*ASSIGNMENT*.
Copy every entry as is. Leave images out.

⁂

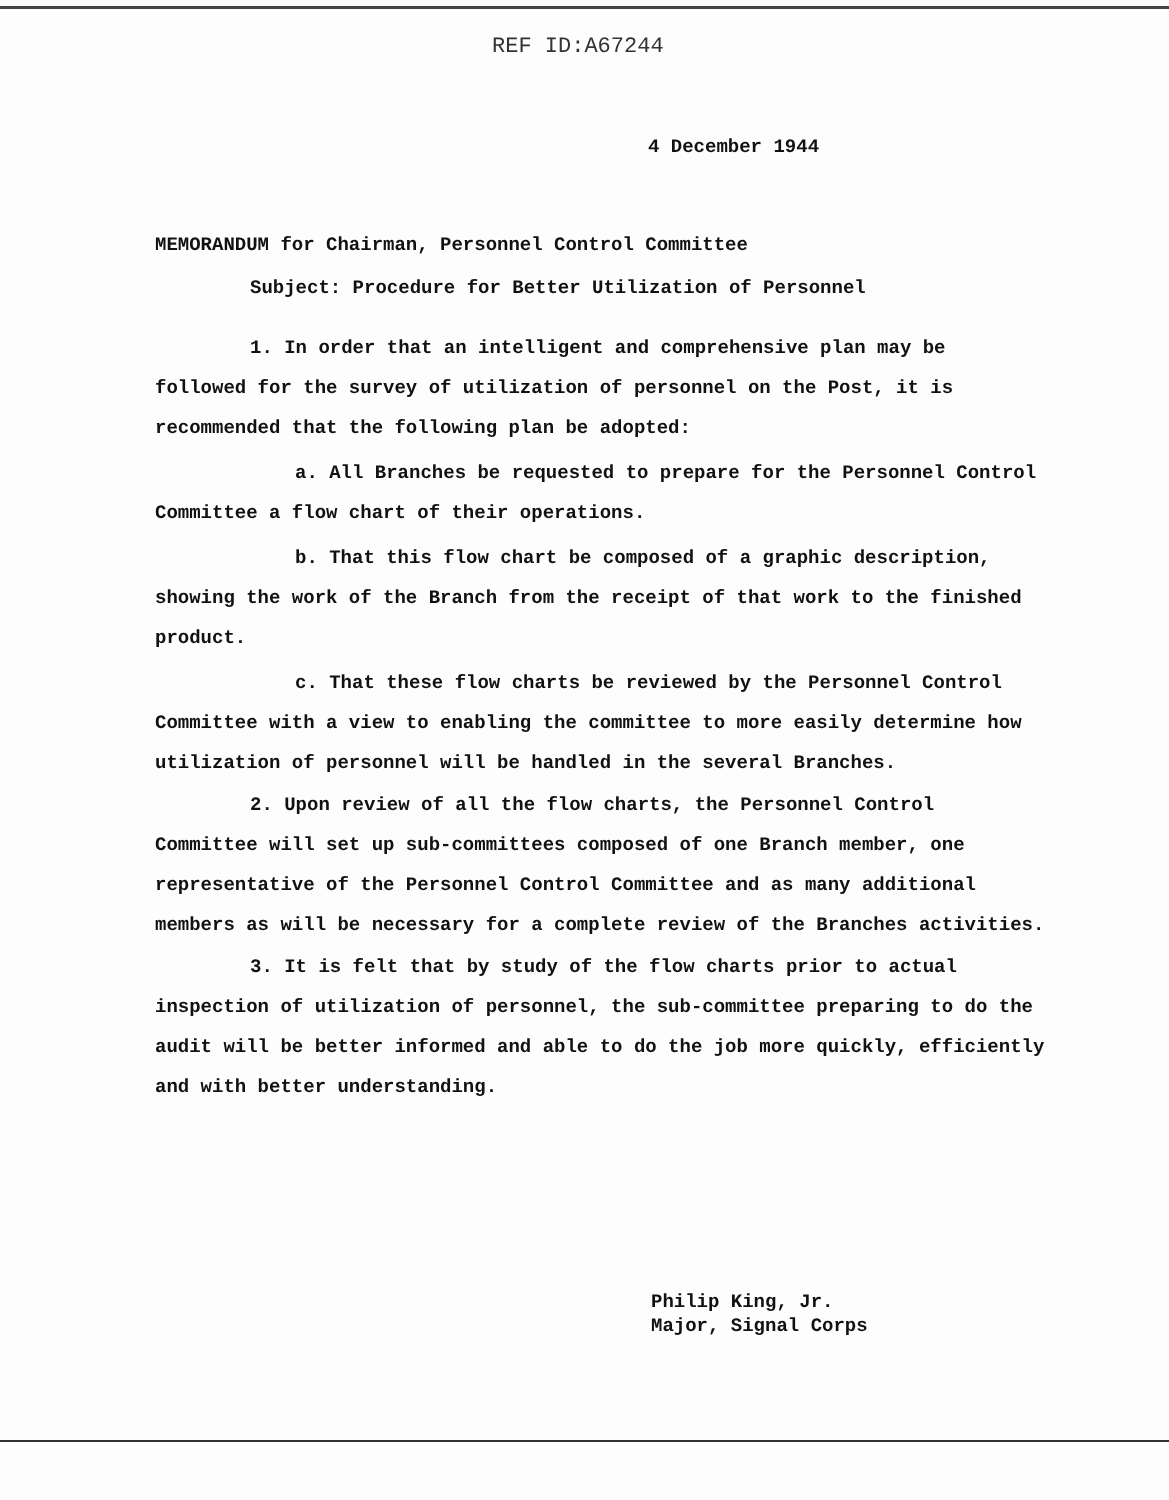REF ID:A67244
4 December 1944
MEMORANDUM for Chairman, Personnel Control Committee
Subject: Procedure for Better Utilization of Personnel
1. In order that an intelligent and comprehensive plan may be followed for the survey of utilization of personnel on the Post, it is recommended that the following plan be adopted:
a. All Branches be requested to prepare for the Personnel Control Committee a flow chart of their operations.
b. That this flow chart be composed of a graphic description, showing the work of the Branch from the receipt of that work to the finished product.
c. That these flow charts be reviewed by the Personnel Control Committee with a view to enabling the committee to more easily determine how utilization of personnel will be handled in the several Branches.
2. Upon review of all the flow charts, the Personnel Control Committee will set up sub-committees composed of one Branch member, one representative of the Personnel Control Committee and as many additional members as will be necessary for a complete review of the Branches activities.
3. It is felt that by study of the flow charts prior to actual inspection of utilization of personnel, the sub-committee preparing to do the audit will be better informed and able to do the job more quickly, efficiently and with better understanding.
Philip King, Jr.
Major, Signal Corps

⁂

*PROBLEM SOLUTION*.
REF ID:A67244
4 December 1944
MEMORANDUM for Chairman, Personnel Control Committee
Subject: Procedure for Better Utilization of Personnel
1. In order that an intelligent and comprehensive plan may be followed for the survey of utilization of personnel on the Post, it is recommended that the following plan be adopted:
a. All Branches be requested to prepare for the Personnel Control Committee a flow chart of their operations.
b. That this flow chart be composed of a graphic description, showing the work of the Branch from the receipt of that work to the finished product.
c. That these flow charts be reviewed by the Personnel Control Committee with a view to enabling the committee to more easily determine how utilization of personnel will be handled in the several Branches.
2. Upon review of all the flow charts, the Personnel Control Committee will set up sub-committees composed of one Branch member, one representative of the Personnel Control Committee and as many additional members as will be necessary for a complete review of the Branches activities.
3. It is felt that by study of the flow charts prior to actual inspection of utilization of personnel, the sub-committee preparing to do the audit will be better informed and able to do the job more quickly, efficiently and with better understanding.
Philip King, Jr.
Major, Signal Corps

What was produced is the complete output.